The big questions are debates and out on the stump, rallying the troops to want to come home and work for him. Not an auspicious start on the rallies, and I have a feeling it will never be his strength. Oddly enough, I see a lot of paralells to Dean there, too. Dean seems weakest in front of large groups (from what I've seen). Doesn't really project to a crowd that size, seemed swallowed up by the NY crowd last month, but if you sat down and listened to him, the words continued striking home and he won the crowd over in spite of a few oratorical deficiencies. Clark, I expect, will have to shoot for the same effect. From what I saw today, and what I've seen before, he'll be wearker with the big crowds than Dean. He just doesn't have the command voice, ironically. And he doesn't project the anger that Dean does. He has a bit of the Kerry/Lieberman problem, saying he's angry at the Bush administration, but his body language shouting "Nice guy!"

Debates are a huge unknown. You would think he would acquit himself well, but it's a balancing act: he could hold back to much, or come off petty and shrill. There's really no telling till he gets there--and gets a few under his belt to get his style down.

The main thing, I think, will be to continue talking as straight as he has so far. It's the McCain appeal, the perot appeal, the Dean appeal: smart things to say, unafraid to say them, and none of the mind-numbing politician double-talk swallowing up the impact.

That approach was in full force today.
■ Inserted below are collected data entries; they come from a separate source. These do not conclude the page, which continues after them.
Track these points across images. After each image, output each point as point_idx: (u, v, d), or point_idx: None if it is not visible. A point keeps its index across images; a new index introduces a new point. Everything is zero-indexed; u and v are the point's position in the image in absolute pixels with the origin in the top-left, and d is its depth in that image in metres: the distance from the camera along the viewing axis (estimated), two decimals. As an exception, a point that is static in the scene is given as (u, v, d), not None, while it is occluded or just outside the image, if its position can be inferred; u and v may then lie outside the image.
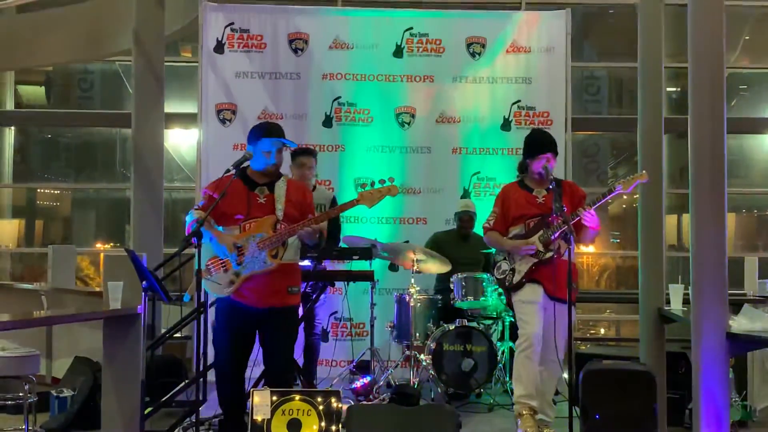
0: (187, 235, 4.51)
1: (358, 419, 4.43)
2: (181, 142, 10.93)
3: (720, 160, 4.72)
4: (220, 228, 4.57)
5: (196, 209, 4.58)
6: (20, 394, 5.56)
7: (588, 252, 11.26)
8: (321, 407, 4.37)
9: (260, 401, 4.38)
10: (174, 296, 5.13)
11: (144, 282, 4.69)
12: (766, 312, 4.99)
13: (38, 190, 11.85)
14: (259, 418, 4.34)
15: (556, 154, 5.18)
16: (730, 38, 10.56)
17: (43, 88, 11.90)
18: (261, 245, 4.43)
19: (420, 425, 4.44)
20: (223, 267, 4.48)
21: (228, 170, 4.68)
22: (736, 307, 4.98)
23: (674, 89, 11.15)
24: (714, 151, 4.72)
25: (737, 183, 11.16)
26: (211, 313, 6.18)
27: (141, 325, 4.85)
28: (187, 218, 4.58)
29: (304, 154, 6.00)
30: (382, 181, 4.60)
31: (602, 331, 11.51)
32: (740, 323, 4.71)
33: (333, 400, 4.39)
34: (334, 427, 4.34)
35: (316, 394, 4.43)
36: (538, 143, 5.18)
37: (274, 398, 4.38)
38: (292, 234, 4.52)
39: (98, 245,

That's his appeal, and that he has to hang onto. If he can keep hold of that and get just a little better at projection, debate well, and hit the right notes in his TV spots, he could give Howard Dean a good run for his money. If not, say hello to the Democratic nominee, Dr. Dean.

I'm not convinced either way, but I'm still cautiously optimistic he can pull it off. And I'm just overjoyed at the prospect of having two strong candidates in competition for the nomination.
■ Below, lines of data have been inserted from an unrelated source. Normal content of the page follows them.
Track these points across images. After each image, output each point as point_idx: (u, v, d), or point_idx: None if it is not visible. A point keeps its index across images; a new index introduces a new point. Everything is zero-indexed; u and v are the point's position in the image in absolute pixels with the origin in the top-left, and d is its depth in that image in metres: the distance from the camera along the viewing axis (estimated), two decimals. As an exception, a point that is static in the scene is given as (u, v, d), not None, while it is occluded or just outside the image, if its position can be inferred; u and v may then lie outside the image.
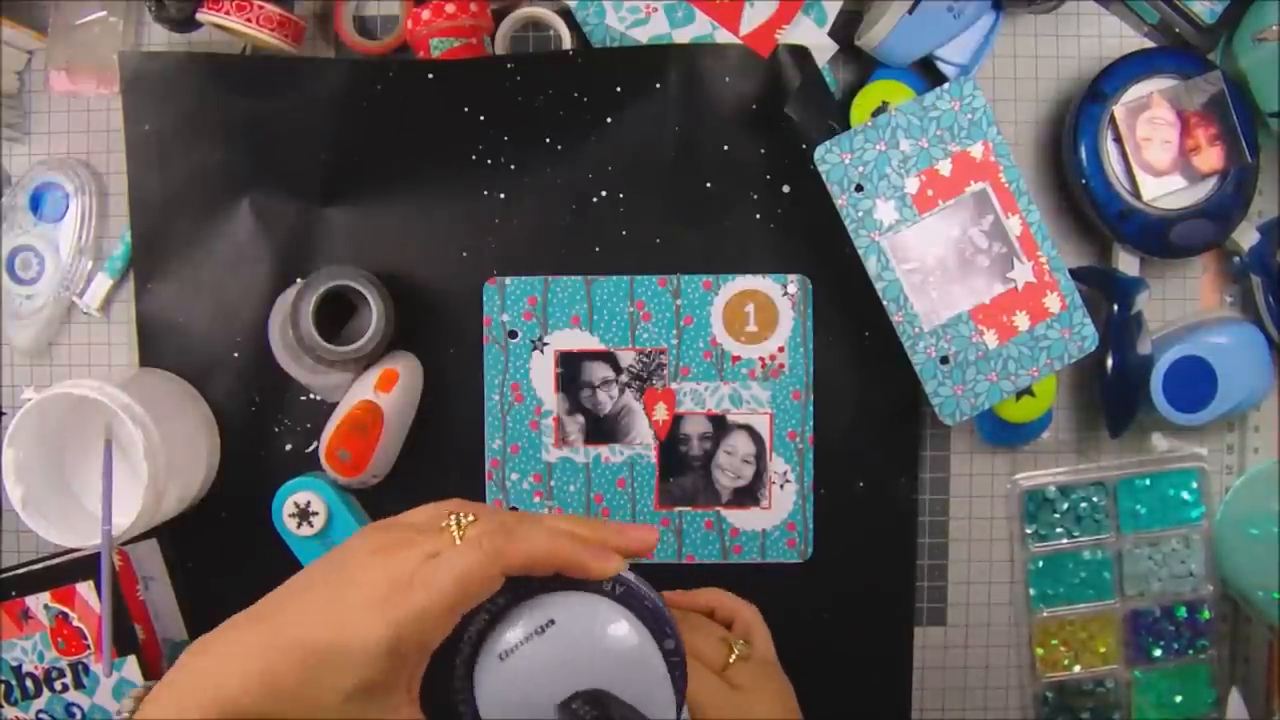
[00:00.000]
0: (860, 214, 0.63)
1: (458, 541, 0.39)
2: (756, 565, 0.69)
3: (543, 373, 0.69)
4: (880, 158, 0.63)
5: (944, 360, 0.64)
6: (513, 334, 0.69)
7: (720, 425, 0.69)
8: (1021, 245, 0.63)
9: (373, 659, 0.37)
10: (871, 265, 0.63)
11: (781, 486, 0.69)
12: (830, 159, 0.63)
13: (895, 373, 0.66)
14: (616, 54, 0.67)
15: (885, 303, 0.63)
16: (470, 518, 0.40)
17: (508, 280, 0.68)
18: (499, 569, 0.39)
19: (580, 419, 0.69)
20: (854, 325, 0.69)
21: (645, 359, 0.69)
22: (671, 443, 0.69)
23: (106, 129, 0.71)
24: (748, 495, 0.69)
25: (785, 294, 0.69)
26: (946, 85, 0.63)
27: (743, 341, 0.69)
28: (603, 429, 0.69)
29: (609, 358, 0.69)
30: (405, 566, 0.38)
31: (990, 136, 0.63)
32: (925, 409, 0.69)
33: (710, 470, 0.69)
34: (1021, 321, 0.64)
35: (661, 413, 0.69)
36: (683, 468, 0.69)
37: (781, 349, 0.69)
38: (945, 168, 0.63)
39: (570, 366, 0.69)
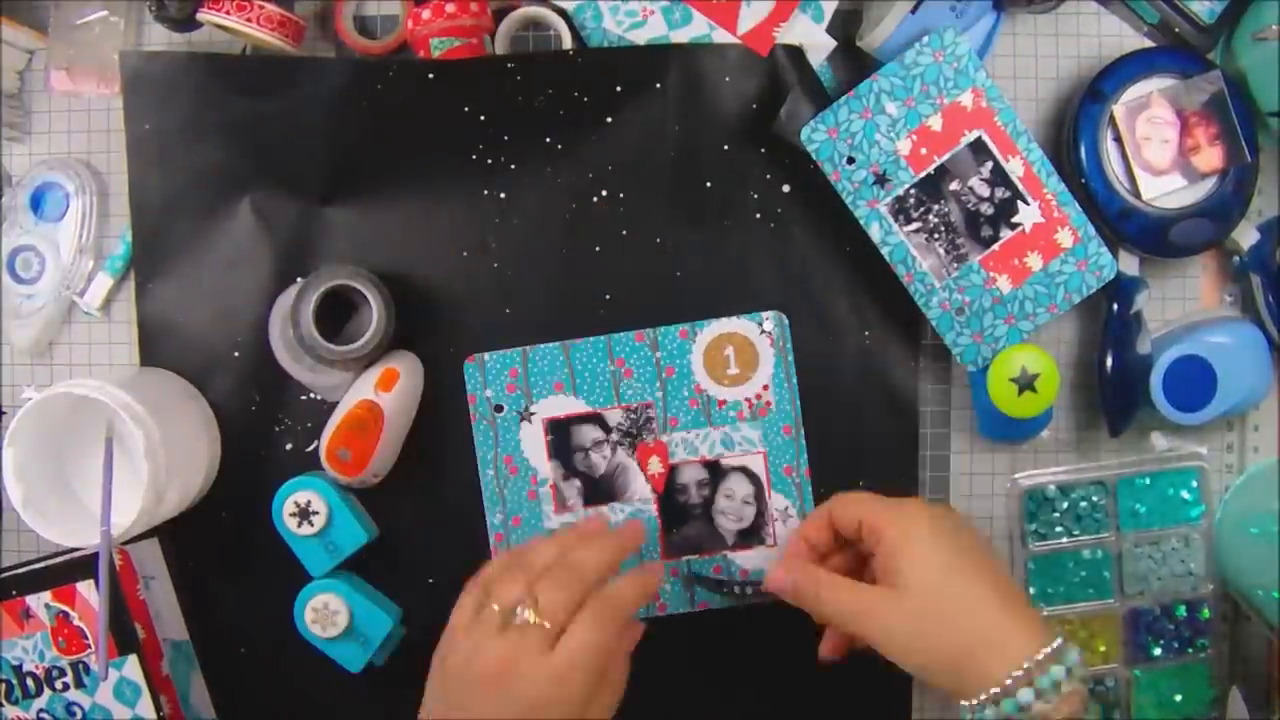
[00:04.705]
0: (855, 184, 0.62)
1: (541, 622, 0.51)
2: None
3: (533, 442, 0.68)
4: (867, 125, 0.62)
5: (959, 311, 0.63)
6: (499, 408, 0.68)
7: (715, 470, 0.69)
8: (1026, 186, 0.62)
9: None
10: (874, 232, 0.62)
11: (784, 522, 0.69)
12: (817, 137, 0.62)
13: (895, 371, 0.66)
14: (616, 54, 0.67)
15: (893, 265, 0.63)
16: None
17: (487, 356, 0.68)
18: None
19: (577, 483, 0.69)
20: (854, 323, 0.69)
21: (632, 415, 0.68)
22: (670, 494, 0.69)
23: (107, 129, 0.71)
24: (752, 535, 0.68)
25: (763, 332, 0.68)
26: (925, 38, 0.61)
27: (726, 384, 0.68)
28: (600, 489, 0.69)
29: (597, 419, 0.68)
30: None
31: (979, 81, 0.61)
32: (925, 409, 0.69)
33: (712, 516, 0.69)
34: (1034, 262, 0.62)
35: (656, 466, 0.68)
36: (684, 517, 0.69)
37: (766, 387, 0.68)
38: (936, 123, 0.62)
39: (559, 432, 0.68)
Comment                     12:19:54 PM                      trackback []                     




Dean Corps

I wrote about this Dean Corps awhile back. I think it's a great idea for public service and for getting volunteers involved doing something. Whether it will really affect perceptions of a candidate in a big way, I'm pretty skeptical. But this Des Moines Register columnist says it's working. Stay tuned:

Howard Dean may well be the next president of the United States because of people like Eliot Williamson, Megan Scott, Sally Troxel and Dick Stater. They are part of something called the "Dean Corps" in Iowa, and they are taking politics back to the future by organizing campaign work around community-service projects.

The Democratic presidential hopeful has volunteers who are doing such things as collecting school supplies, participating in river clean-up efforts, building homes with Habitat for Humanity, collecting native prairie seeds for preservation, chopping firewood for a youth camp, banding birds and collecting supplies for food banks. It gives volunteers something to do besides make pestering phone calls to other Democrats, and it's having a big political payoff.